At their best, the 1990s were a time of unstinting authenticity.  I remember an editor of an alternative music magazine telling me that he couldn’t get photos of the bands he was covering because the bands insisted that a photo would demand that they "pose" and that was precisely the sort of falsehood their music was designed to refuse.  

Pose?   In the era of Glee, it’s "where would you like me?  And what expression should I wear?"  It’s not about authenticity.  It’s about being as emotionally compliant as necessary. Stardom is so precious a capital, we will pay anything for it.  We will endure TMZ coverage and much, much worse.  

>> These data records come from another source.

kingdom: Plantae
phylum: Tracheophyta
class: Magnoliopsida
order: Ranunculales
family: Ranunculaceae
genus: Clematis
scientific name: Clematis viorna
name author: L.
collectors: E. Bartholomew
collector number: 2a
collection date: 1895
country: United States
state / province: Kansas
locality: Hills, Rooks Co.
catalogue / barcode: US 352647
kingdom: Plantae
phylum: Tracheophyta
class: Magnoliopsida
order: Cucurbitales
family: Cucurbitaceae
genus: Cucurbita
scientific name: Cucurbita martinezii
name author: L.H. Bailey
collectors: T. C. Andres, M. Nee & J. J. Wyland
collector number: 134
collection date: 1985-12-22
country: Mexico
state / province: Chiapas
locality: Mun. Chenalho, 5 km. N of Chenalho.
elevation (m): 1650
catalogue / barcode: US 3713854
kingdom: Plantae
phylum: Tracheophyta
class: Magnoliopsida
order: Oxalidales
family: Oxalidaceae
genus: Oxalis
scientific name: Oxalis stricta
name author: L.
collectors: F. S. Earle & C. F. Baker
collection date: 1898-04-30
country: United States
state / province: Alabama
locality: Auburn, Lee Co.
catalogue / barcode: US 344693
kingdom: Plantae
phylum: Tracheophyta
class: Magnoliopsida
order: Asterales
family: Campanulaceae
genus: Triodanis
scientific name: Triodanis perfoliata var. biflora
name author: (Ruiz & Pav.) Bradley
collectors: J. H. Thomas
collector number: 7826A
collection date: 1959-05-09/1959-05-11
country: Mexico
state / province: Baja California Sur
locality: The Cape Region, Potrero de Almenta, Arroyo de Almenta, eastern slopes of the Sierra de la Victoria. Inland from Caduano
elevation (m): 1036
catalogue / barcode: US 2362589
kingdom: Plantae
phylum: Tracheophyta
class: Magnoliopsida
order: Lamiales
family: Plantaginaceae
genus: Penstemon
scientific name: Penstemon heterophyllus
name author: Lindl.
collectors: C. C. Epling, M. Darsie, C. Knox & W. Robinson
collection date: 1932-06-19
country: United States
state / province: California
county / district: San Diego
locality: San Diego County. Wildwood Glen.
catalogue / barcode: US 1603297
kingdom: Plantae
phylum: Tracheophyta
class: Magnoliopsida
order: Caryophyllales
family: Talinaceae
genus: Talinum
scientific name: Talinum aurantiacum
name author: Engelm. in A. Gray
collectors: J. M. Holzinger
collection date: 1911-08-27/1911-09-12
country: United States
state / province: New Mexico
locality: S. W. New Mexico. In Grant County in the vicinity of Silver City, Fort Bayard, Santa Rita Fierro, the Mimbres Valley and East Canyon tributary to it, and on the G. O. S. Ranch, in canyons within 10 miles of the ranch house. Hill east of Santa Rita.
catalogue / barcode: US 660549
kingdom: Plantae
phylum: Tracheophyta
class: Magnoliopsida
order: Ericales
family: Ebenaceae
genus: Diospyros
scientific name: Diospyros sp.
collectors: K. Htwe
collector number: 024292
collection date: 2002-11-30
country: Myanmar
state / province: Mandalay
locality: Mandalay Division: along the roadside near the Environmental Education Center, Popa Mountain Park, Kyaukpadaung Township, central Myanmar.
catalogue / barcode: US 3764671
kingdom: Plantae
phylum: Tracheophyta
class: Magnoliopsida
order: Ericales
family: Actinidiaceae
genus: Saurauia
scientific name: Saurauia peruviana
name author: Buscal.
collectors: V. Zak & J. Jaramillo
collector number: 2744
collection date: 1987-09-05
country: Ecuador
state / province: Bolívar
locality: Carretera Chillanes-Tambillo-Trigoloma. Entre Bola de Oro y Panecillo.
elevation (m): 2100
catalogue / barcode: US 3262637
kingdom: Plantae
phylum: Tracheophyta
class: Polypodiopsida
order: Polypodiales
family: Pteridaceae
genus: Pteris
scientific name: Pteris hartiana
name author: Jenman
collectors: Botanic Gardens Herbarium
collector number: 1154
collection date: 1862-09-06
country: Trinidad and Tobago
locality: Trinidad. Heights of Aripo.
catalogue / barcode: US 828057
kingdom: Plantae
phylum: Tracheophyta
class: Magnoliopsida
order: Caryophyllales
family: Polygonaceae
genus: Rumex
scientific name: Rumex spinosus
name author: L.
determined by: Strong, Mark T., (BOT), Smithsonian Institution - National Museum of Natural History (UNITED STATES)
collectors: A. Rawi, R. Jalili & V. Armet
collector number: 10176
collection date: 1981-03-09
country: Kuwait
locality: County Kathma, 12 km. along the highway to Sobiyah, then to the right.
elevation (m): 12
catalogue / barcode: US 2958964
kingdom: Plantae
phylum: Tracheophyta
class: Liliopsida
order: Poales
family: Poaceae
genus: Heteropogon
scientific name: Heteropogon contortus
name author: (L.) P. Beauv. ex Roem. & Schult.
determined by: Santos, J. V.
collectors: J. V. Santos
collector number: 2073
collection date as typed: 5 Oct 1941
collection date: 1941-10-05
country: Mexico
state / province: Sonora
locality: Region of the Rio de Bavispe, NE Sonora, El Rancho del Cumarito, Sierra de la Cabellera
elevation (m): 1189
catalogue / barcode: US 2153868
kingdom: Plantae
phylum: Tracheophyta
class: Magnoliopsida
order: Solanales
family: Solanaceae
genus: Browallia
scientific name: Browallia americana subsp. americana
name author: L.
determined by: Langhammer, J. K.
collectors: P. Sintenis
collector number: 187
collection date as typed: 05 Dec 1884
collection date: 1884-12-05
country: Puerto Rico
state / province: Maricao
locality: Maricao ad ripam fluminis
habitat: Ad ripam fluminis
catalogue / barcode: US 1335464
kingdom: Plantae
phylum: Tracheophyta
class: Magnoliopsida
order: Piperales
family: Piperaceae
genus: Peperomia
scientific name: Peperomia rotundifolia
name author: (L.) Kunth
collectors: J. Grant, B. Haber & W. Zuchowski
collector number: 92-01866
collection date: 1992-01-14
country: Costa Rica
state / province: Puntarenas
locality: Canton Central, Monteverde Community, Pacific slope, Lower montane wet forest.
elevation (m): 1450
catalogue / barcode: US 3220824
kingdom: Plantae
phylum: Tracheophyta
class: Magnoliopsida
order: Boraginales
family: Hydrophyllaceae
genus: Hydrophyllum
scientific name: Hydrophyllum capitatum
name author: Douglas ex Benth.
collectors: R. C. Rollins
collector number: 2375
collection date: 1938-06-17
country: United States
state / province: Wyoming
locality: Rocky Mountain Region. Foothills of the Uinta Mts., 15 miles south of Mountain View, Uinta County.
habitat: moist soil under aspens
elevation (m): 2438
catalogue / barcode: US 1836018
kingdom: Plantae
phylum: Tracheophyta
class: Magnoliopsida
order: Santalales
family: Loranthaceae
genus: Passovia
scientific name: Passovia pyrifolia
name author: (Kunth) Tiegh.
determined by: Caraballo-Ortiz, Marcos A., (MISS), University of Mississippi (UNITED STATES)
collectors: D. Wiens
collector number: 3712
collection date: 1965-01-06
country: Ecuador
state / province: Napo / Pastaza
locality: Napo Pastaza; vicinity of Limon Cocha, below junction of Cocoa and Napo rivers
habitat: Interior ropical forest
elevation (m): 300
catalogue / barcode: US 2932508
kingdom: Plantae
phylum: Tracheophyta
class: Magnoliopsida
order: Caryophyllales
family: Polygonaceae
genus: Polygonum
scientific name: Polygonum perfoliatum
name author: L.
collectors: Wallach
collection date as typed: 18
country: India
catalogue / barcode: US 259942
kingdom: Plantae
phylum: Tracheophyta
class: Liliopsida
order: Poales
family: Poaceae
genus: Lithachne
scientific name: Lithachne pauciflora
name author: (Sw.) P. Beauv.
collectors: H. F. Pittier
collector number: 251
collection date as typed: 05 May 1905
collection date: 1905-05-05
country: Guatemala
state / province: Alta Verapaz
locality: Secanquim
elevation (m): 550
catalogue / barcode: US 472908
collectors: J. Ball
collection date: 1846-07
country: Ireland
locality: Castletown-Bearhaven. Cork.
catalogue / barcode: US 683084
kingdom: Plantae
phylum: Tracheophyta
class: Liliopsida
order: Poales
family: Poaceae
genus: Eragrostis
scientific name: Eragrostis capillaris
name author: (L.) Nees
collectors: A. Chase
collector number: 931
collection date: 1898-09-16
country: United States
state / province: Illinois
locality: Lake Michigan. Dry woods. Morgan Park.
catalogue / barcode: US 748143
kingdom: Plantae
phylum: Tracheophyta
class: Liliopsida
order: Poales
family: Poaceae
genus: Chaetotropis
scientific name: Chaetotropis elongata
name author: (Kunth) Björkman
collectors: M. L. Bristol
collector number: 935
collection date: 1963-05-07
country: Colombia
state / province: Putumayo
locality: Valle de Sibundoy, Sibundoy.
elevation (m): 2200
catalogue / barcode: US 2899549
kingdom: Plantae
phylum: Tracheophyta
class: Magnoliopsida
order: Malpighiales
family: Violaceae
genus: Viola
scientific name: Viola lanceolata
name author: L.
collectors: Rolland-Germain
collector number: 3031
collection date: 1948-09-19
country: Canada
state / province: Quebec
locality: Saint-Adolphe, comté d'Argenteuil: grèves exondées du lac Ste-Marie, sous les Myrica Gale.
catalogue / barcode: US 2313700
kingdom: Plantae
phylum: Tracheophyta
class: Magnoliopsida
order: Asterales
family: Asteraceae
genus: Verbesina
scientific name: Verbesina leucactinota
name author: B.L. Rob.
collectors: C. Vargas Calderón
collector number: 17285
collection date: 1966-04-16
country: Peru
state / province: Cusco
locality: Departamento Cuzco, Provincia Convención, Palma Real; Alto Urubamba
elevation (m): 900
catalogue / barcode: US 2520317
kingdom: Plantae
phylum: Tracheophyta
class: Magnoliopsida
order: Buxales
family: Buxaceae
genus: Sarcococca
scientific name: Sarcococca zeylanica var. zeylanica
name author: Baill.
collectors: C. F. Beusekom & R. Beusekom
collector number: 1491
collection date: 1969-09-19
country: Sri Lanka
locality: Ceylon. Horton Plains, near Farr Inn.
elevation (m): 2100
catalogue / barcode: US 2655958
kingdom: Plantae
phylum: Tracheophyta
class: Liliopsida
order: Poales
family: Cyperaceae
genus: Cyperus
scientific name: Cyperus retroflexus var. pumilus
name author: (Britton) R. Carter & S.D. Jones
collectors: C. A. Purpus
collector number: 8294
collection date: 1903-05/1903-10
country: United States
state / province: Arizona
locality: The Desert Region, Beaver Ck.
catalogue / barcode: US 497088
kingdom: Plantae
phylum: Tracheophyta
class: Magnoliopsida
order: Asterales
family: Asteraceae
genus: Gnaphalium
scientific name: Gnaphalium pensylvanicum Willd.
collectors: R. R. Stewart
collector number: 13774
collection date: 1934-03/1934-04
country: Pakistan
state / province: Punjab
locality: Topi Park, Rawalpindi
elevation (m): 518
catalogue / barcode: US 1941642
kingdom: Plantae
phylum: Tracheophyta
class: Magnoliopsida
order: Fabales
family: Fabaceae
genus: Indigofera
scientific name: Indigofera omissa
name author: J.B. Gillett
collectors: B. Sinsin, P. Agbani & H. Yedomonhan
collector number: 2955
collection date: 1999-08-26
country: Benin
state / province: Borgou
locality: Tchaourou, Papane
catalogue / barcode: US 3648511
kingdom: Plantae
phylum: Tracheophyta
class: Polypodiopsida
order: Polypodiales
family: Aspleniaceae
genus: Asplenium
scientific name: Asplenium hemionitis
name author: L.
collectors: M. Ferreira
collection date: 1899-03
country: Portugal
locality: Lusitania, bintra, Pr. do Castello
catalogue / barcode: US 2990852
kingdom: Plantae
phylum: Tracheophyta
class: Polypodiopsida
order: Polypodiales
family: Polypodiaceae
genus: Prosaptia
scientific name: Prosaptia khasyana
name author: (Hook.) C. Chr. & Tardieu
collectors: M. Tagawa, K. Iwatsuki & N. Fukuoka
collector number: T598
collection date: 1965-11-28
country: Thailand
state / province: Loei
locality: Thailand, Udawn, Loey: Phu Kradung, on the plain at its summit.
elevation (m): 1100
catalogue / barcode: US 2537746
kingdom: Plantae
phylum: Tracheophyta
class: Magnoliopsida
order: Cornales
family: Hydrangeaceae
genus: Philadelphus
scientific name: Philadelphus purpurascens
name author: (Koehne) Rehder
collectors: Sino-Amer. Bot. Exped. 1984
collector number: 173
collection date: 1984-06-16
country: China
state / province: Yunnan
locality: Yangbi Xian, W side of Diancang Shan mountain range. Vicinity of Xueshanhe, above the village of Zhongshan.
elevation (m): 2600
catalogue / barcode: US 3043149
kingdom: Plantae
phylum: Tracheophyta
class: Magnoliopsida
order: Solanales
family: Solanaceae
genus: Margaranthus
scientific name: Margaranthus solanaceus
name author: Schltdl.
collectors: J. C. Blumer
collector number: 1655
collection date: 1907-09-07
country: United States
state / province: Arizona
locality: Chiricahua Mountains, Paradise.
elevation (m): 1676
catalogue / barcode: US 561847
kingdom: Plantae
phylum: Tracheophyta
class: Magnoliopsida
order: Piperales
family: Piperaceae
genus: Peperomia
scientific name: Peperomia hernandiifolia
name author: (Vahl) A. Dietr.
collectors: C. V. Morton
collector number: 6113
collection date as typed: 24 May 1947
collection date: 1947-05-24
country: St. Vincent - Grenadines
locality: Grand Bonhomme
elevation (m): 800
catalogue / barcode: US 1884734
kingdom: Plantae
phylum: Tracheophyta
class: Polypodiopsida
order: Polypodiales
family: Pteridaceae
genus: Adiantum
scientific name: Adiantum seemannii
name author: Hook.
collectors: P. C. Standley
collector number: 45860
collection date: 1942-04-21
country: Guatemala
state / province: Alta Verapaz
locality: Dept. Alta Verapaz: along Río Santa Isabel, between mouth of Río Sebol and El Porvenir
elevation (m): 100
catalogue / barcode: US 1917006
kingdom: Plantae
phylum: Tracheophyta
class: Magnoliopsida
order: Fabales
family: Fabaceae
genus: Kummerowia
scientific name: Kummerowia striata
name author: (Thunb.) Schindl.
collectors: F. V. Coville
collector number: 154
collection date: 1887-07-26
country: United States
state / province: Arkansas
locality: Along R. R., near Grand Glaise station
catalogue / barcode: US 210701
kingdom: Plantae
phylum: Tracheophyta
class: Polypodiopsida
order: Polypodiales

By this reckoning, and it’s only a reckoning, American culture is now governed by the rules of musical theater, where kids live for the "one big break," and make any compromise necessary to get there.  This takes us several light years away from the sensibility that came out of the Pacific Northwest in the late 1980s.  Chrystal Bowersox has something of this sensibility, and her victory, if that’s what happens on American Idol, may be last hurrah.  

References

Stack, Tim.  2010.  Susan Boyle to play McKinley High Lunch Lady.  Entertainment Weekly. May 19.  here.